The nature of the draft suggests a late game bout—a farm fest hosted by Anti-Mage and Medusa. Unfortunately for Fnatic, Anti-Mage naturally has the upper hand against Medusa. They were aware of this for sure, but why didn’t they just ban it? Well apparently, Fnatic had no intentions of going into the late game and they wanted EHOME to pick Anti-Mage.

MP’s Timbersaw spent the early game forcing teleport reactions from EHOME. However, it was only at the 9-minute mark of the game when they were able to punish MP’s intentional overstaying, and it required ASD’s Anti-Mage to leave the lane. Immediately after respawning, MP went back to pester anyone who was at the top lane. This triggered a smoke gank attempt from EHOME that ended in Fnatic’s favor.

While all these were happening, ABED was busy securing the net worth lead.

Screenshot via StarLadder Dota 2

Realizing how they’ve fallen to MP’s space-creating strategies, EHOME tried to correct their mistake by conducting another smoke rotation towards the Radiant jungle where Medusa is probably farming. Regrettably, they failed to find ABED; it was ABED who found them.

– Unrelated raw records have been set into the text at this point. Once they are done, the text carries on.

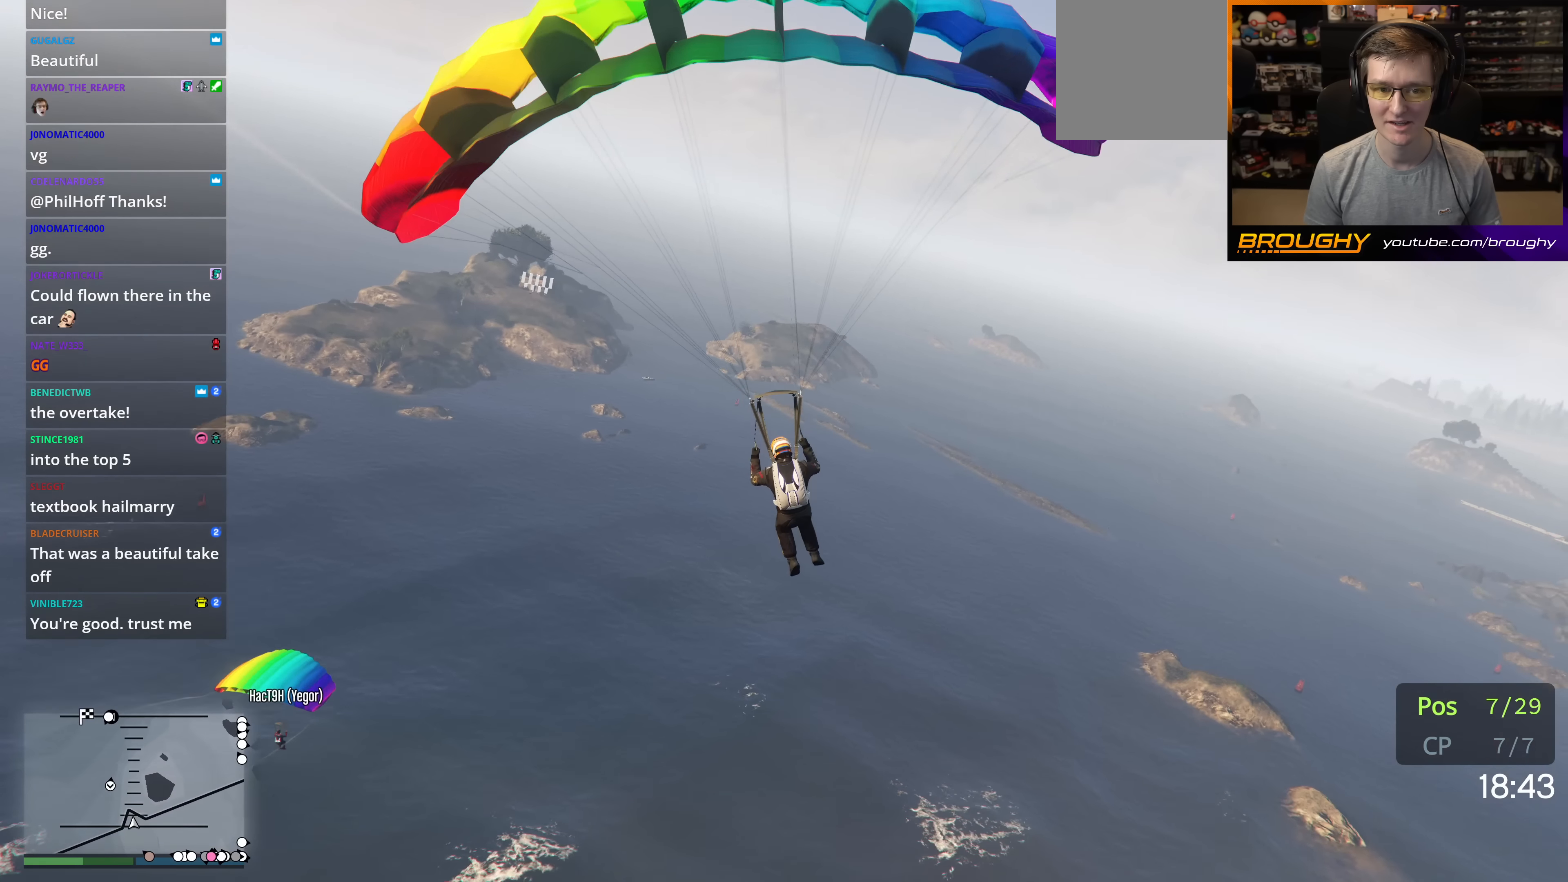
{"buttons": ["R1"], "left_stick": "down", "right_stick": "center", "events": []}
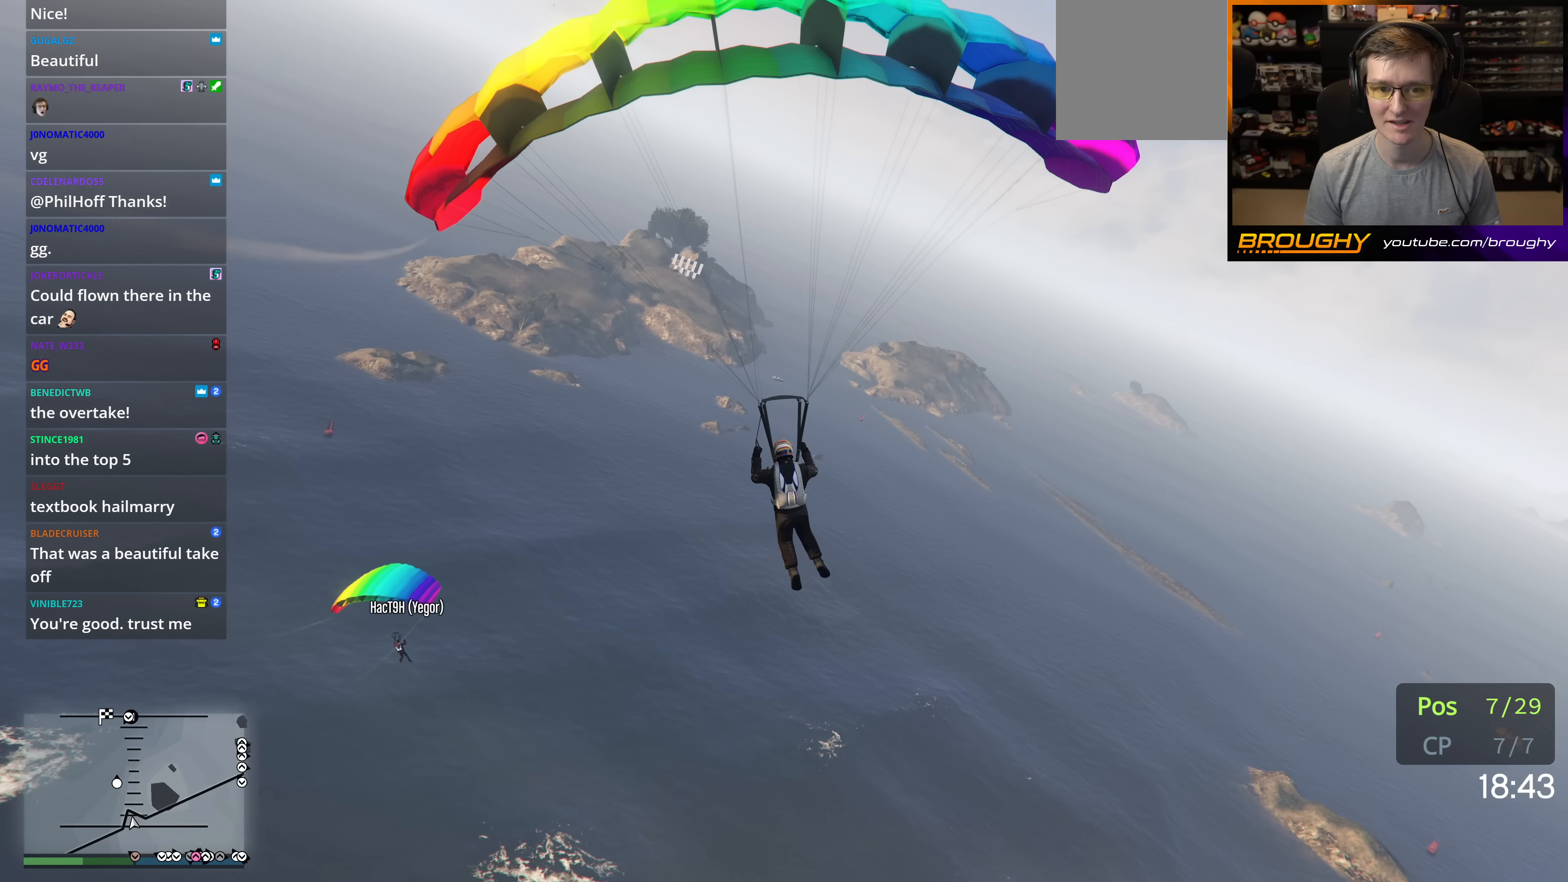
{"buttons": ["L1"], "left_stick": "down", "right_stick": "center", "events": [[383, "R1", "up"], [500, "L1", "down"]]}
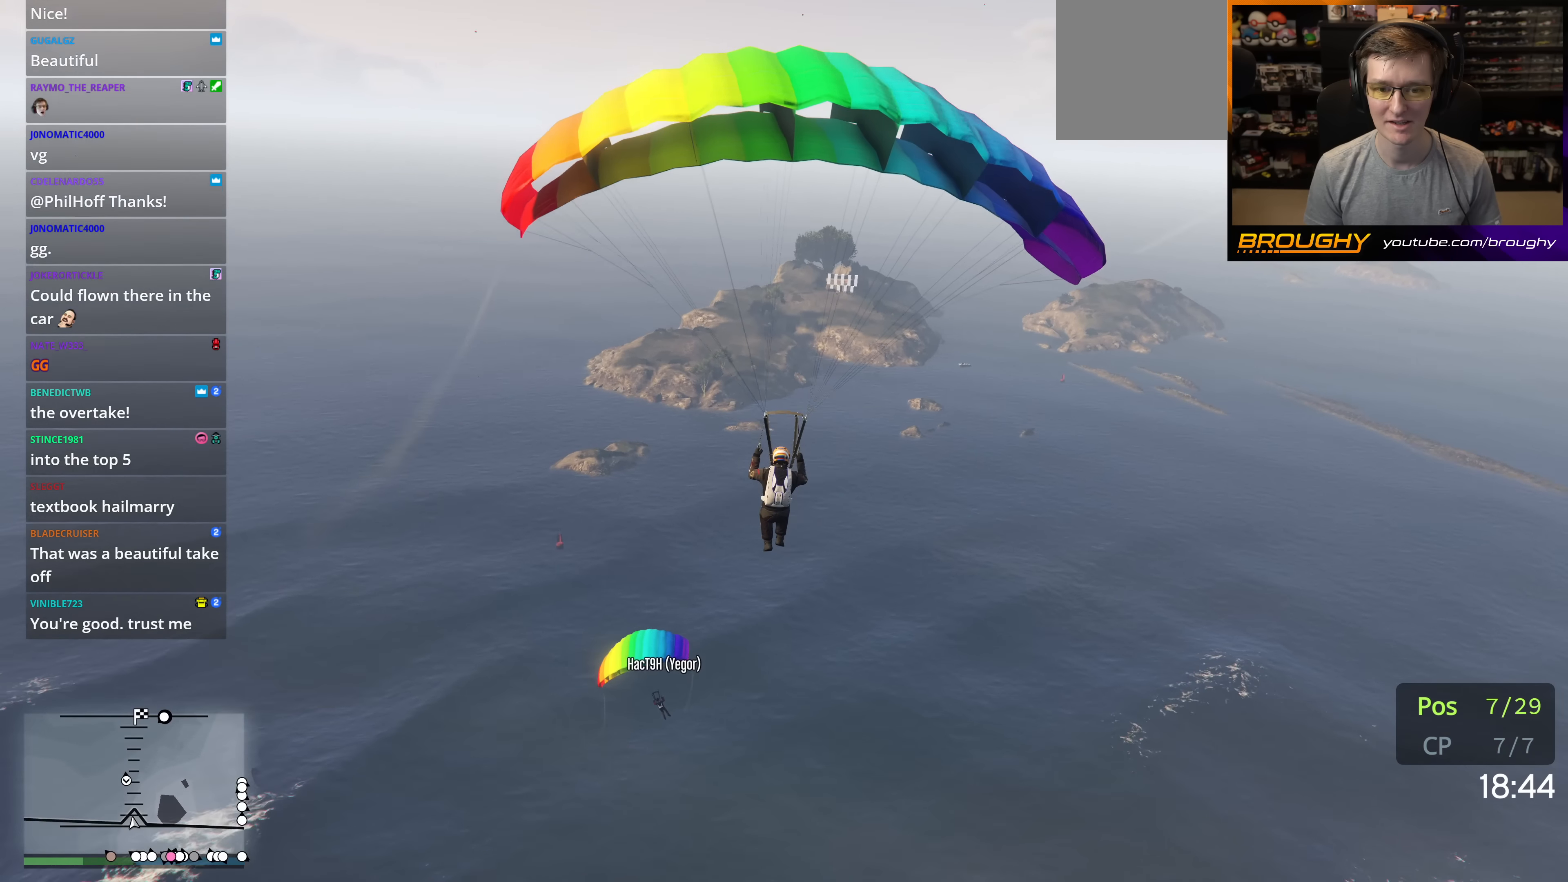
{"buttons": ["L1"], "left_stick": "down", "right_stick": "center", "events": []}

Fnatic’s successful execution of space creation is just one proof that time is not entirely the factor for an efficient Medusa game. In fact, out of the 19 times that Medusa has been picked so far into The Chongqing Major, only Team Liquid and The Pango’s group stage bout reached over 50 minutes.

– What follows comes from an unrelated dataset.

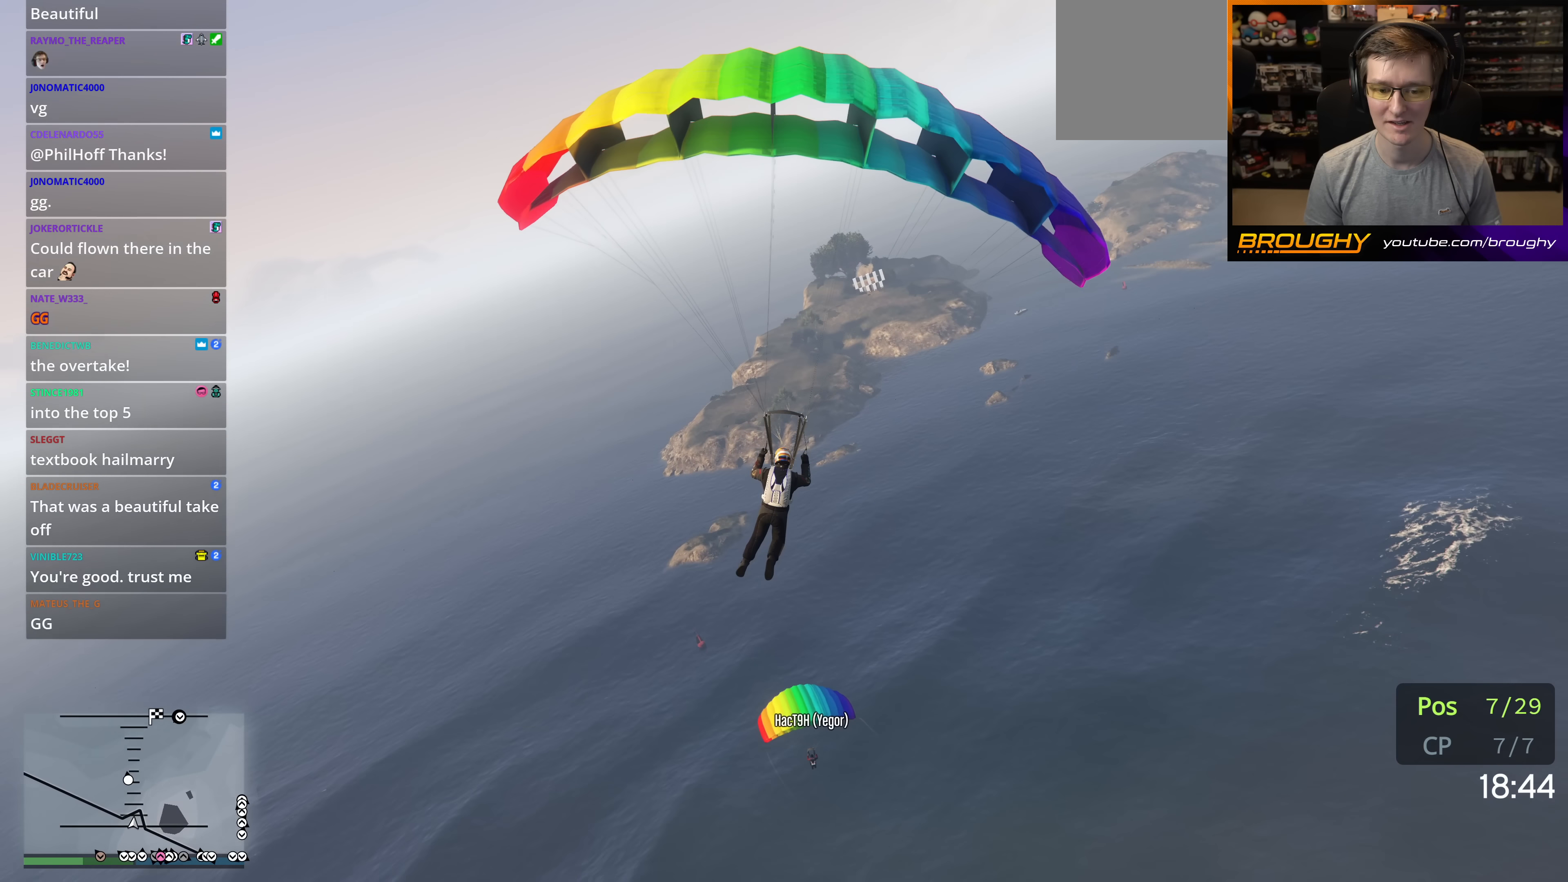
{"buttons": ["L1"], "left_stick": "down", "right_stick": "center", "events": []}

Historically, the classic four-protect-one strategy is not the only key to a great Medusa game. During The International 2016OG pulled off a 17-minute game against Alliance with a Drow Ranger-Medusa strategy. One year after, at the seventh iteration of the grandest Dota 2 tournament, Cloud9’s Fata built Blade Mail as his core item for Medusa that led to a 32-minute victory against Virtus.pro.

In conclusion, Medusa is a victim of hard carry stereotyping. Unlike other femme fatale cores like Spectre or Naga Siren, both of whom lack flash-farming abilities without their core items, Medusa doesn’t need time to farm items—it’s space that she needs. So no matter what the meta dictates, not all Medusa picks equate to a long-ass game.

ABED gave us a different perspective on Medusa and we shouldn’t let it be put to waste. From now on, in lieu of groaning every time I see Medusa pick in the draft, I think I’ll personally feel excited knowing that there are unlimited possible strategies to make a Medusa pick work. In the near future though, I wish that I can change my mind about her gameplay, because in the wrong hands, she’s still hella boring to watch, play, play with, and play against.